Walking the Schrödinger Bridge: A Direct Trajectory for Text-to-3D Generation

TL;DR

This work addresses the artifacts and reliability issues in SDS-based text-to-3D generation by reframing SDS as a special case of the Schrödinger Bridge and introducing Trajectory-Centric Distillation (TraCe). TraCe explicitly constructs a diffusion bridge from the current 3D render to a text-conditioned target and trains a LoRA-adapted diffusion model to learn the bridge's score dynamics, enabling robust optimization at lower CFG. The approach yields higher-fidelity 3D assets with better semantic alignment and texture detail, and demonstrates strong robustness across CFG values, including competitive performance at moderate CFG. Overall, TraCe provides a principled, direct-trajectory optimization framework for text-to-3D generation with practical improvements in quality, efficiency, and stability.

Abstract

Recent advancements in optimization-based text-to-3D generation heavily rely on distilling knowledge from pre-trained text-to-image diffusion models using techniques like Score Distillation Sampling (SDS), which often introduce artifacts such as over-saturation and over-smoothing into the generated 3D assets. In this paper, we address this essential problem by formulating the generation process as learning an optimal, direct transport trajectory between the distribution of the current rendering and the desired target distribution, thereby enabling high-quality generation with smaller Classifier-free Guidance (CFG) values. At first, we theoretically establish SDS as a simplified instance of the Schrödinger Bridge framework. We prove that SDS employs the reverse process of an Schrödinger Bridge, which, under specific conditions (e.g., a Gaussian noise as one end), collapses to SDS's score function of the pre-trained diffusion model.

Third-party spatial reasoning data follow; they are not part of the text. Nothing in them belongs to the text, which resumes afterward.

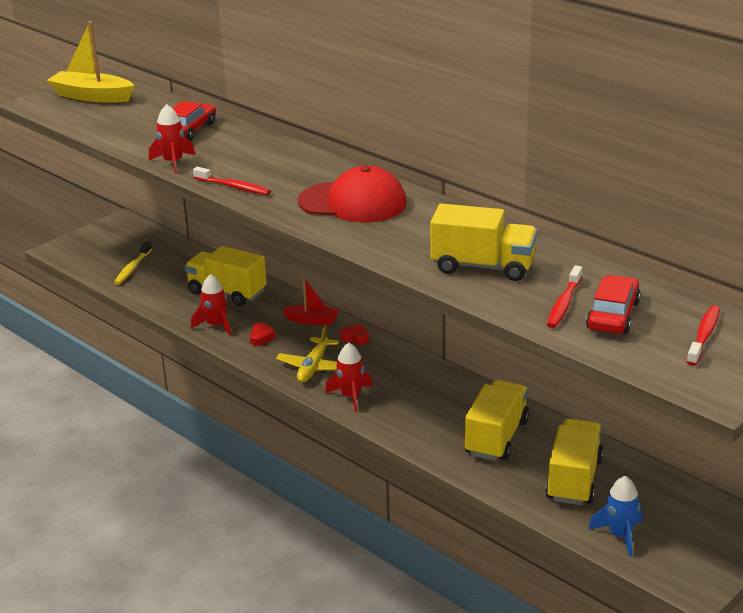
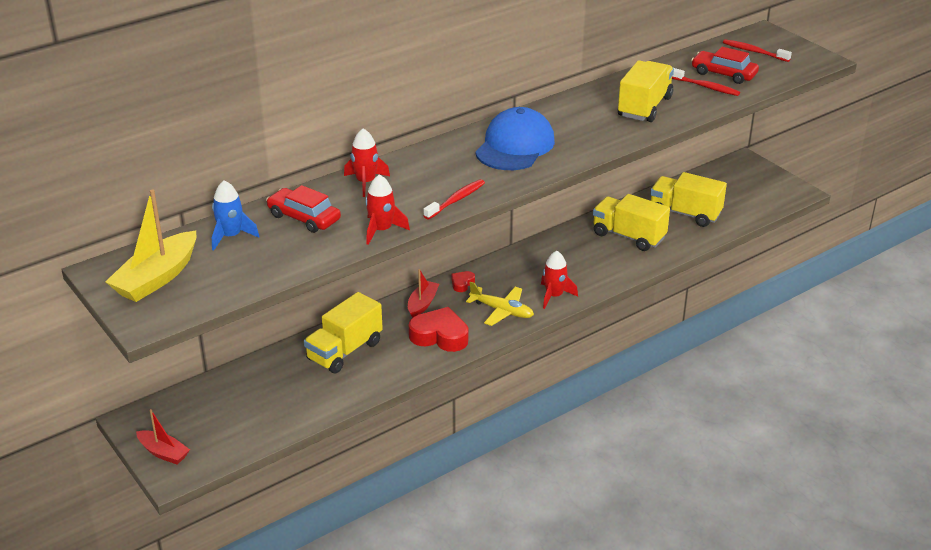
camera: 80 degrees left, 5 degrees up
yellow toothbrush [114,241,152,285] -> none
red rocket [191,274,231,336] -> red rocket moved to [344,128,390,197]
red heart [250,323,276,346] -> red heart [409,307,468,352], size x2.07
red cap [298,166,407,222] -> blue cap [475,107,555,170]
blue rocket [588,476,642,557] -> blue rocket moved to [212,180,260,251]
none -> red boat [136,409,190,465]

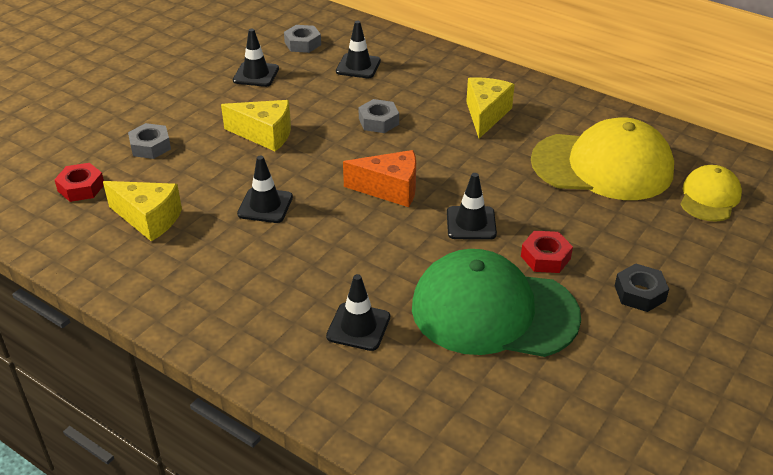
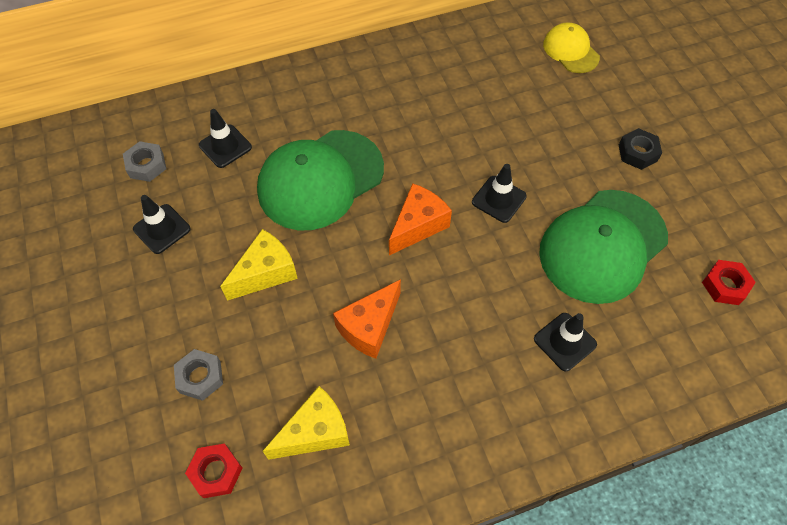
camera: 55 degrees left, 20 degrees up
black traffic cone [237,155,293,223] -> orange cheese [333,279,401,359]
grey nut [358,99,399,133] -> green cap [257,130,384,230]
yellow cheese [466,77,515,138] -> none
red nut [521,231,573,273] -> red nut moved to [702,260,756,305]
yellow cap [531,117,674,200] -> none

Based upon this, we introduce Trajectory-Centric Distillation (TraCe), a novel text-to-3D generation framework, which reformulates the mathematically trackable framework of Schrödinger Bridge to explicitly construct a diffusion bridge from the current rendering to its text-conditioned, denoised target, and trains a LoRA-adapted model on this trajectory's score dynamics for robust 3D optimization. Comprehensive experiments demonstrate that TraCe consistently achieves superior quality and fidelity to state-of-the-art techniques.

Figures (6)

• Figure 1: From left to right: (a) Standard VSD wang2023prolificdreamer (CFG = 7.5, CFG: Classifier-free Guidance); (b) Standard SDS poole2022dreamfusion; (CFG = 100); (c) VSD wang2023prolificdreamer (CFG = 20); (d) SDS poole2022dreamfusion (CFG = 20); (e) Ours (CFG = 20). VSD with CFG = 7.5 and CFG = 20 both yield low-quality results. Standard SDS yields artifacts (e.g., over-smoothing) with high CFG, and SDS with low CFG yields low-quality results. Our method generates high-quality and high-fidelity results with a fair CFG value.
• Figure 2: Left: Schrödinger Bridge Visualization and Samples. Top: Probability flow of the bridge from current rendering ($x_{\mathrm{rndr}}$) to the predicted target ($x_0^{\mathrm{pred}}$) distribution. Bottom: Corresponding image samples, showing the current rendering, intermediate bridge samples ($x_t^i$), and the final predicted target. Right: Gradient and Intermediate Rendering Comparison. The first row shows TraCe gradients, the second shows SDS gradients, and the third shows rendered images of the 3D models that have not finished generation. Note the reduced artifacts and potentially more coherent structure in the TraCe gradients and intermediate renderings.
• Figure 3: Overview of Trajectory-Centric Distillation (TraCe). Our TraCe optimizes 3D parameters $\theta$ by computing a distillation gradient with a LoRA-adapted 2D diffusion model, $\epsilon_{\phi}$. Given a text prompt $y$ and camera parameters $c$, (1) the current 3D model is rendered in a random view to produce $x_{\text{rndr}}$. (2) An ideal target view $x_0^{\text{pred}}$ is estimated from $x_{\text{rndr}}$ using a pre-trained diffusion model $\epsilon_{\text{pretrain}}$ via one-step denoising. (3) An intermediate latent $x_t$ is sampled from the analytic bridge posterior $q(x_t \mid x_0^{\text{pred}}, x_{\text{rndr}})$ at time $t$. (4) The LoRA model $\epsilon_{\phi}$ predicts the noise for $x_t$, and the difference between this prediction and the target noise is computed. (5) This difference directs the calculation of the TraCe gradient $\nabla_{\theta} \mathcal{L}_{\text{TraCe}}$, and drives the update of LoRA parameters $\phi$.
• Figure 4: Qualitative comparisons. We present visual examples with the same text prompt.
• Figure 5: Ablation study on our framework.